[Structured page parsing data]
_ _ _ _ _

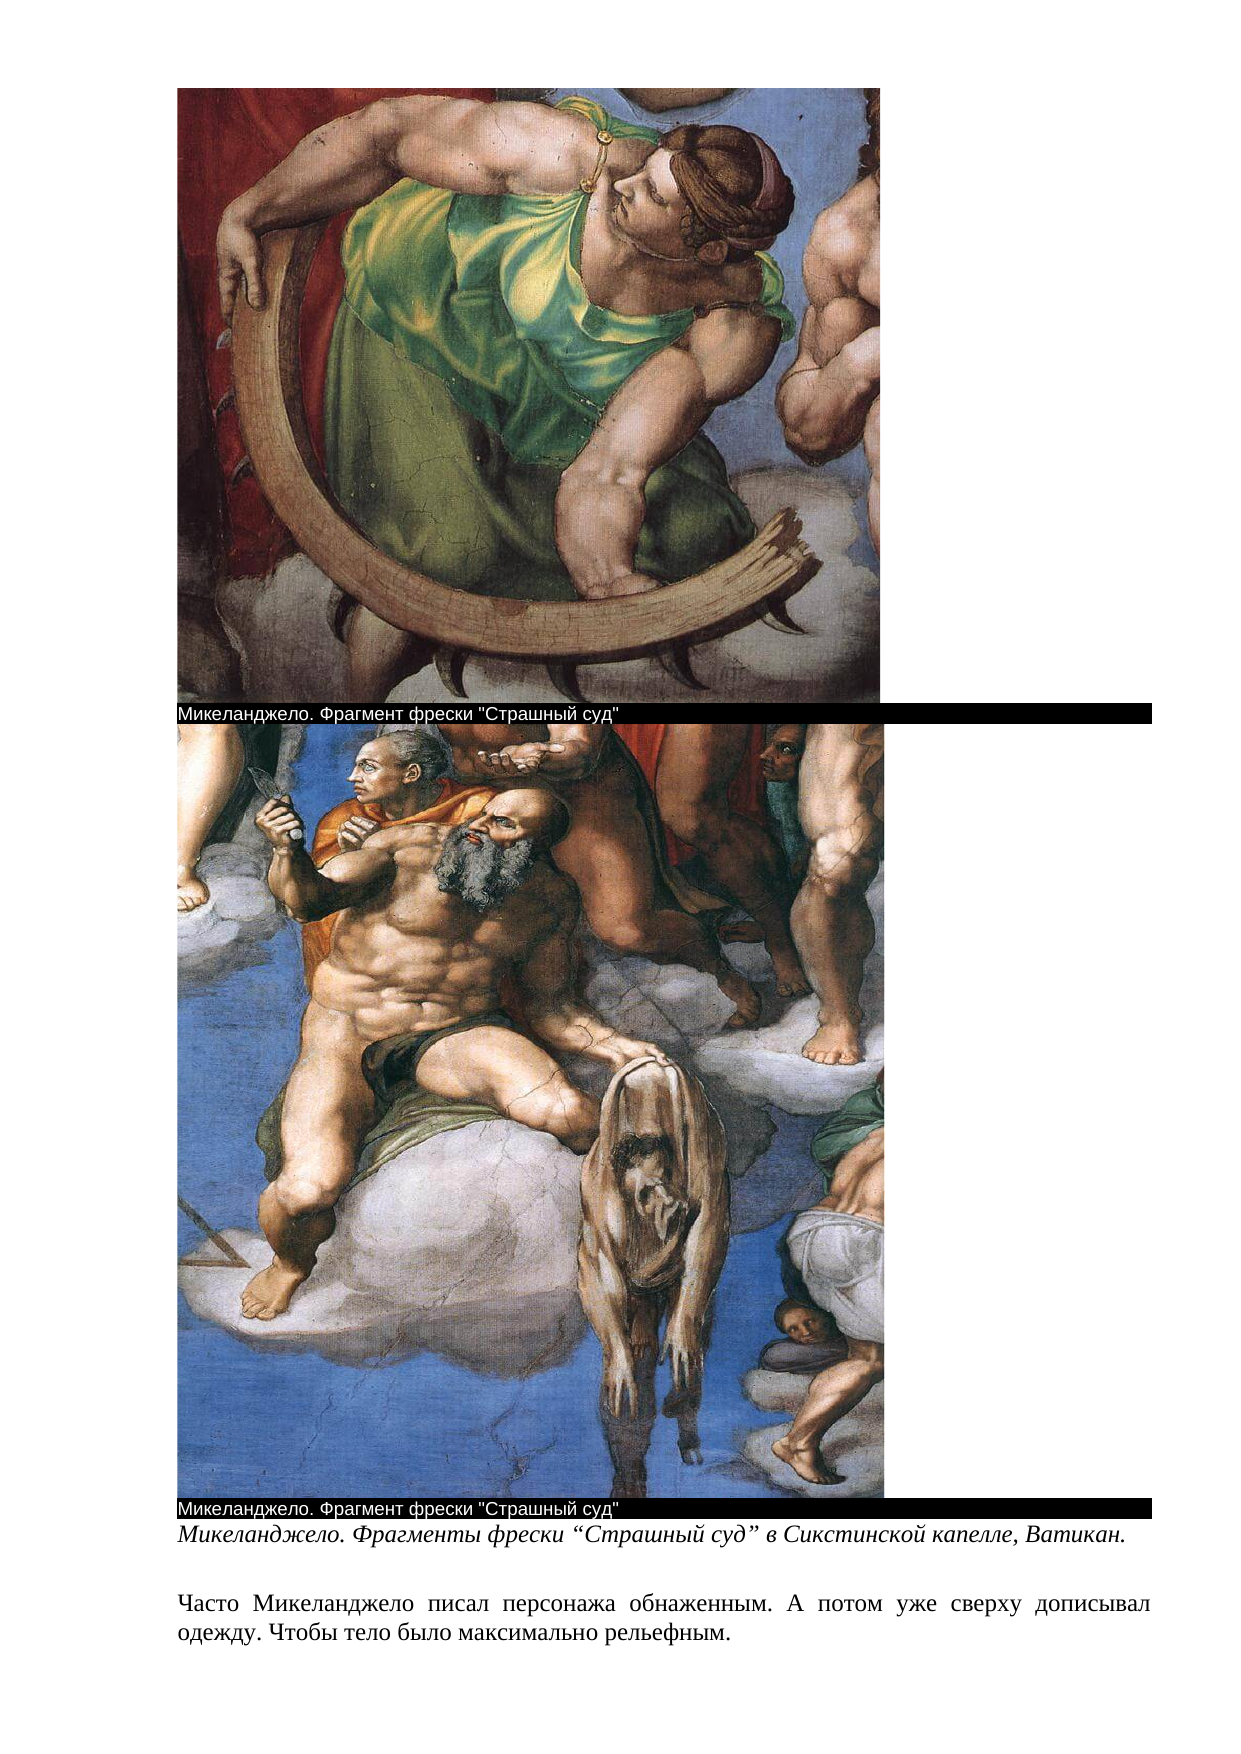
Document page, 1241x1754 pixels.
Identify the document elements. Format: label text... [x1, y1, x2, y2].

text Микеланджело. Фрагмент фрески "Страшный суд" [177, 1498, 1152, 1519]
text Часто Микеланджело писал персонажа обнаженным. А потом уже сверху дописывал одежду. Чтобы тело было максимально рельефным. [177, 1588, 1152, 1646]
picture [177, 724, 885, 1498]
text Микеланджело. Фрагменты фрески “Страшный суд” в Сикстинской капелле, Ватикан. [177, 1519, 1152, 1548]
text Микеланджело. Фрагмент фрески "Страшный суд" [177, 703, 1152, 724]
picture [177, 88, 881, 703]
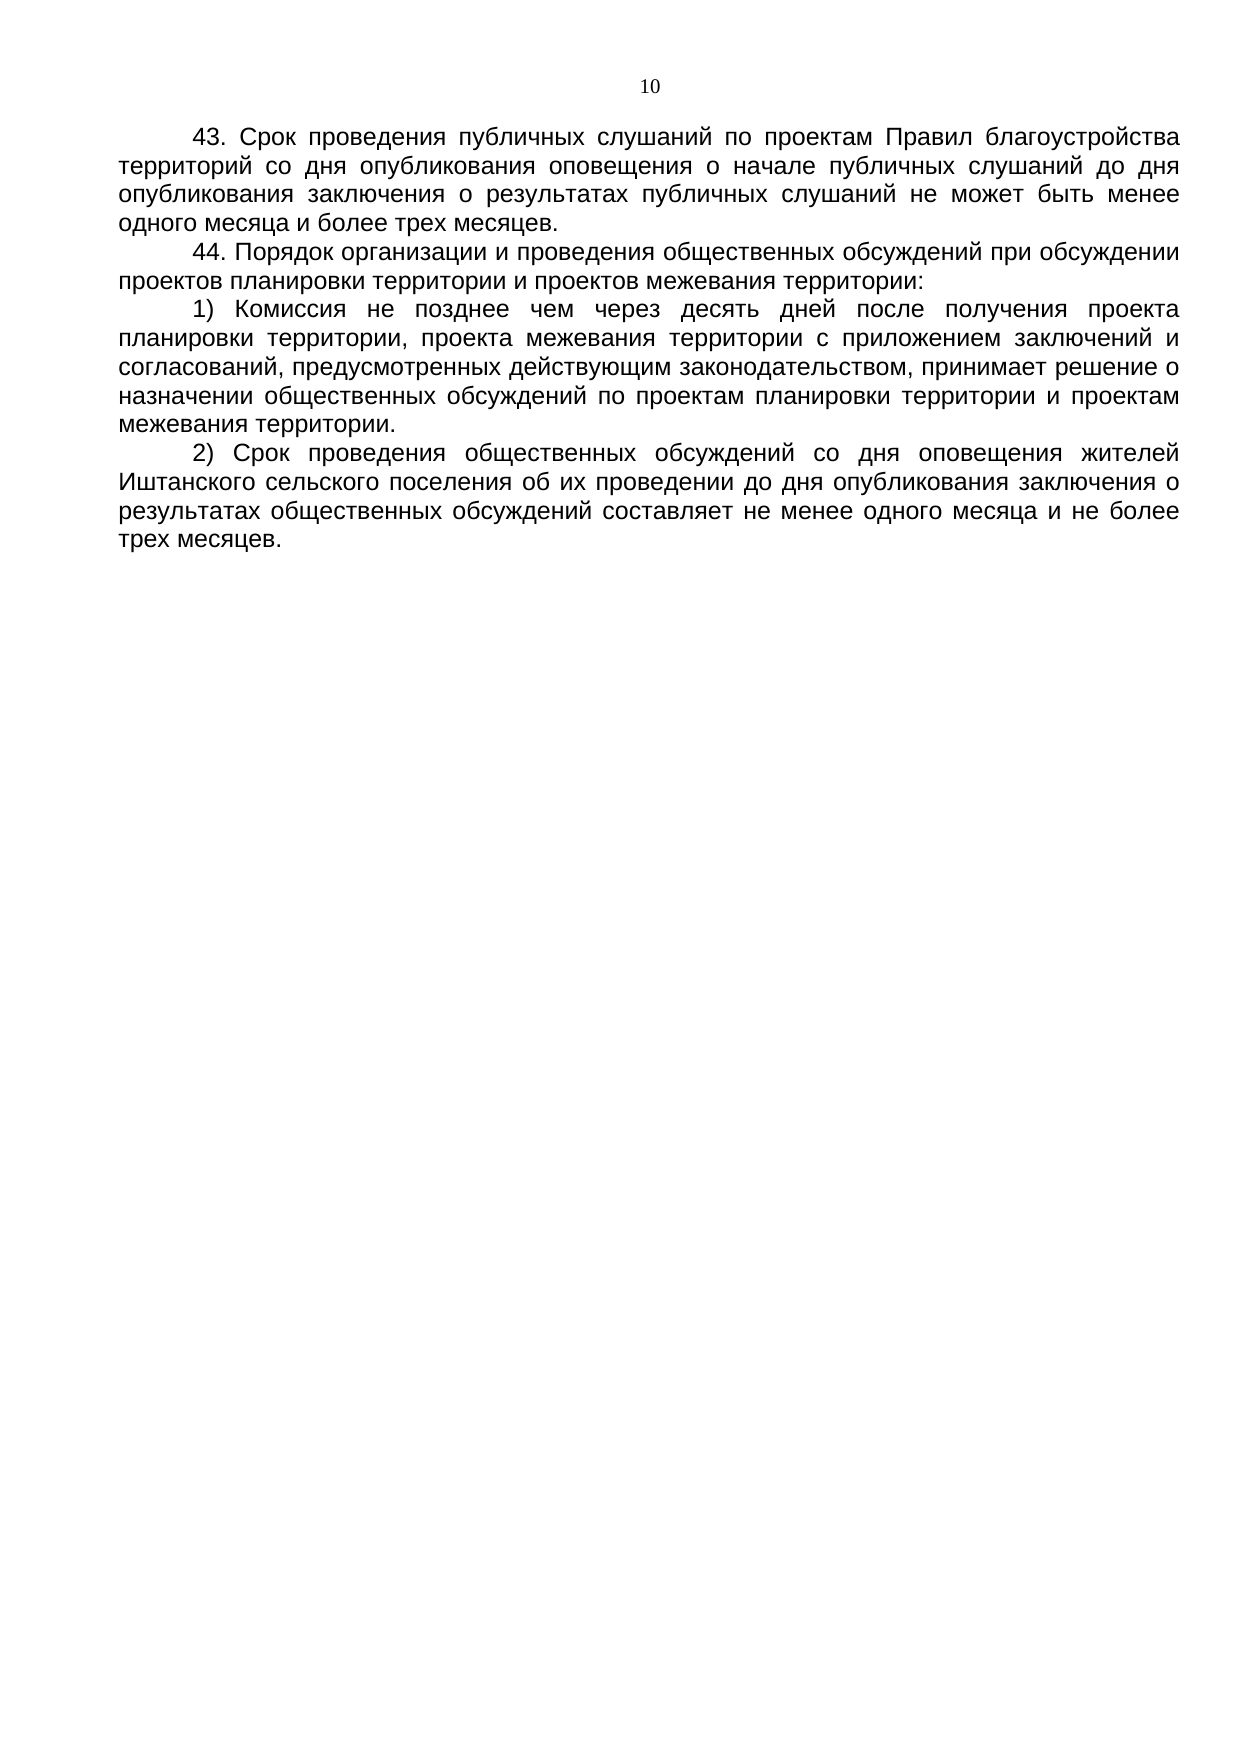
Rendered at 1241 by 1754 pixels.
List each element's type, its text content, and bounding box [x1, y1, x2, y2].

text 43. Срок проведения публичных слушаний по проектам Правил благоустройства территорий со дня опубликования оповещения о начале публичных слушаний до дня опубликования заключения о результатах публичных слушаний не может быть менее одного месяца и более трех месяцев. [118, 122, 1181, 237]
text 44. Порядок организации и проведения общественных обсуждений при обсуждении проектов планировки территории и проектов межевания территории: [118, 237, 1181, 294]
text 1) Комиссия не позднее чем через десять дней после получения проекта планировки территории, проекта межевания территории с приложением заключений и согласований, предусмотренных действующим законодательством, принимает решение о назначении общественных обсуждений по проектам планировки территории и проектам межевания территории. [118, 294, 1181, 438]
text 2) Срок проведения общественных обсуждений со дня оповещения жителей Иштанского сельского поселения об их проведении до дня опубликования заключения о результатах общественных обсуждений составляет не менее одного месяца и не более трех месяцев. [118, 438, 1181, 553]
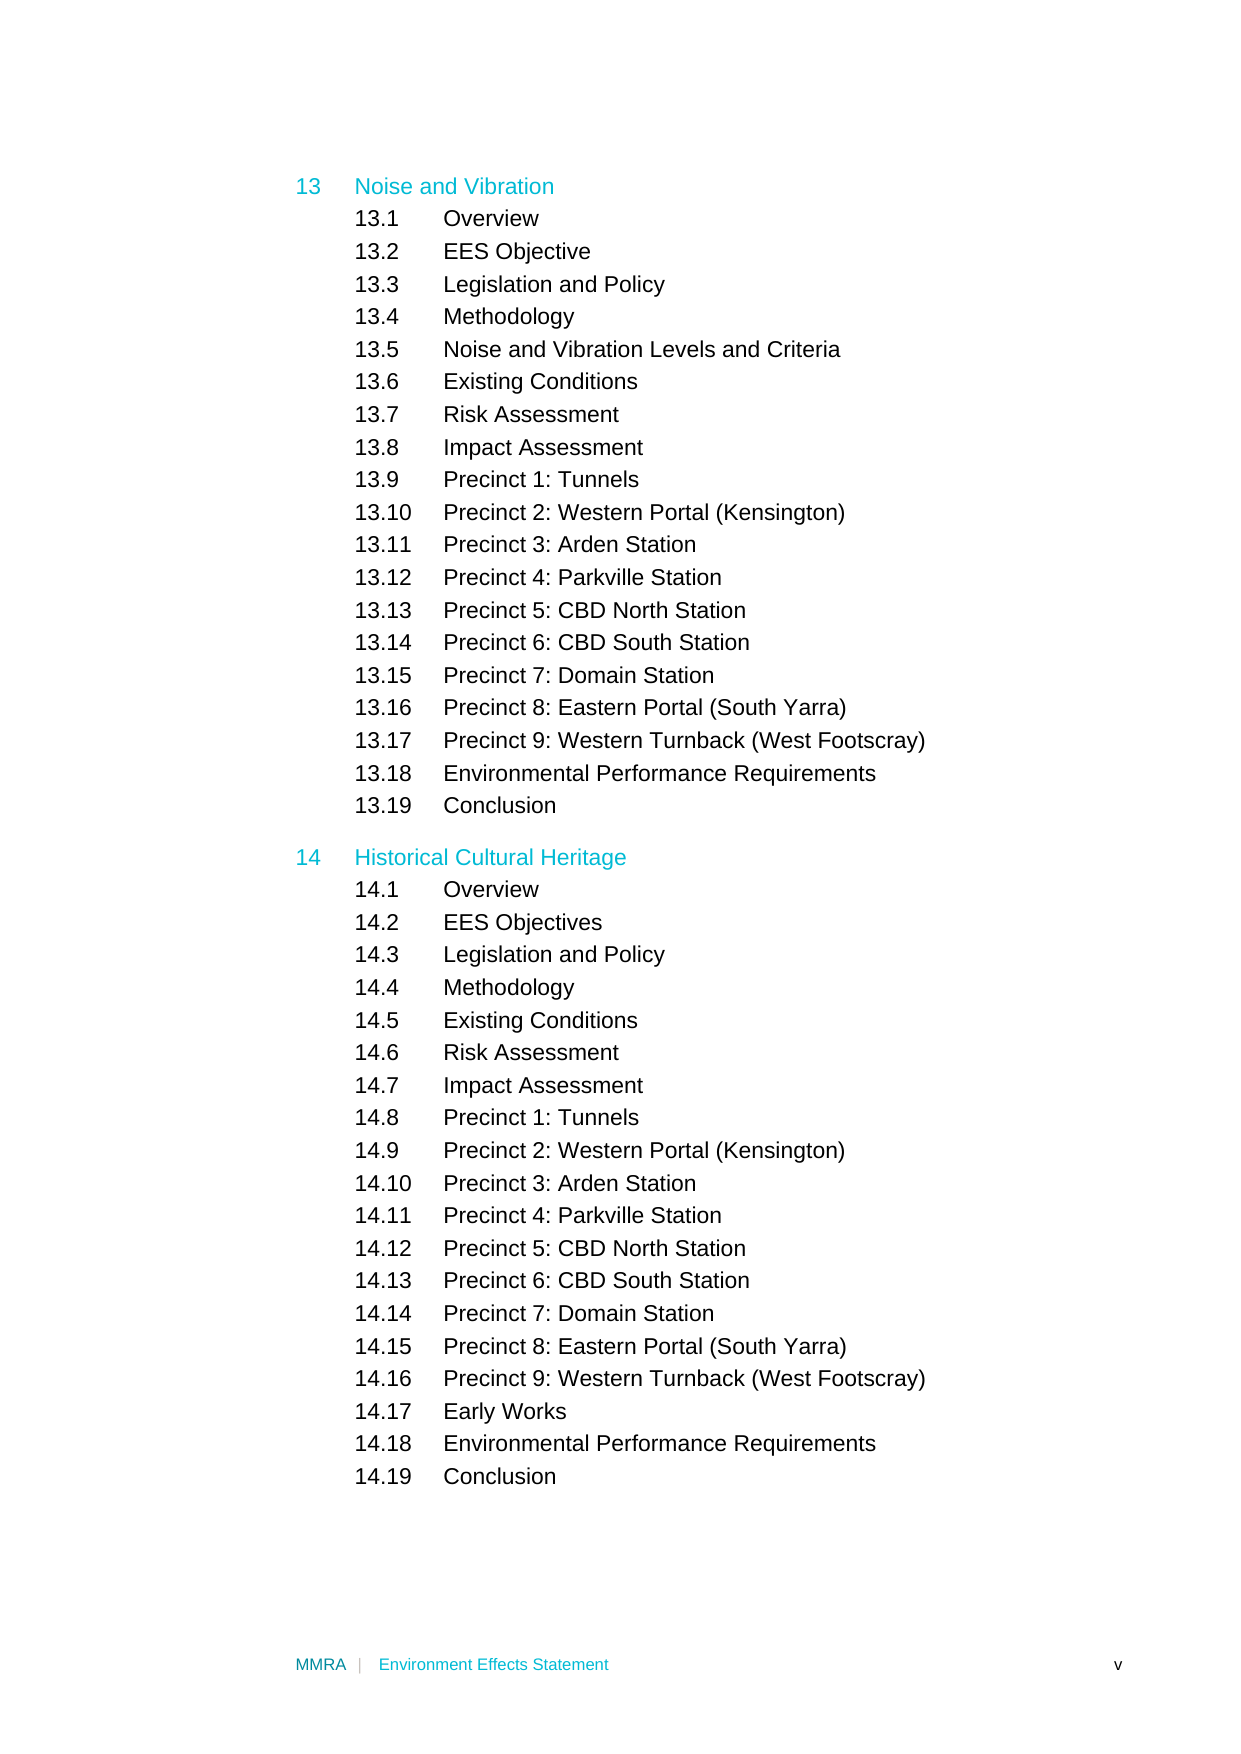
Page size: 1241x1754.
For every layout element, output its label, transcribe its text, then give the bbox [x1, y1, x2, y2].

_ _ _ _ _

Your instructions —
Every record must be copied exactly, with images dropped from the result.

Written reply —
Document page, 1241x1754 pixels.
Identify the document elements. Format: label text... [x1, y1, x2, y2].

text Микеланджело. Фрагмент фрески "Страшный суд" [177, 1498, 1152, 1519]
text Часто Микеланджело писал персонажа обнаженным. А потом уже сверху дописывал одежду. Чтобы тело было максимально рельефным. [177, 1588, 1152, 1646]
picture [177, 724, 885, 1498]
text Микеланджело. Фрагменты фрески “Страшный суд” в Сикстинской капелле, Ватикан. [177, 1519, 1152, 1548]
text Микеланджело. Фрагмент фрески "Страшный суд" [177, 703, 1152, 724]
picture [177, 88, 881, 703]
Rendered at 1241 by 1754 pixels.
List each element's type, its text content, and bounding box [x1, y1, x2, y2].

text 43. Срок проведения публичных слушаний по проектам Правил благоустройства территорий со дня опубликования оповещения о начале публичных слушаний до дня опубликования заключения о результатах публичных слушаний не может быть менее одного месяца и более трех месяцев. [118, 122, 1181, 237]
text 44. Порядок организации и проведения общественных обсуждений при обсуждении проектов планировки территории и проектов межевания территории: [118, 237, 1181, 294]
text 1) Комиссия не позднее чем через десять дней после получения проекта планировки территории, проекта межевания территории с приложением заключений и согласований, предусмотренных действующим законодательством, принимает решение о назначении общественных обсуждений по проектам планировки территории и проектам межевания территории. [118, 294, 1181, 438]
text 2) Срок проведения общественных обсуждений со дня оповещения жителей Иштанского сельского поселения об их проведении до дня опубликования заключения о результатах общественных обсуждений составляет не менее одного месяца и не более трех месяцев. [118, 438, 1181, 553]
Page size: 1241x1754.
For every layout element, output its label, transcribe its text, then give the bbox [x1, y1, x2, y2].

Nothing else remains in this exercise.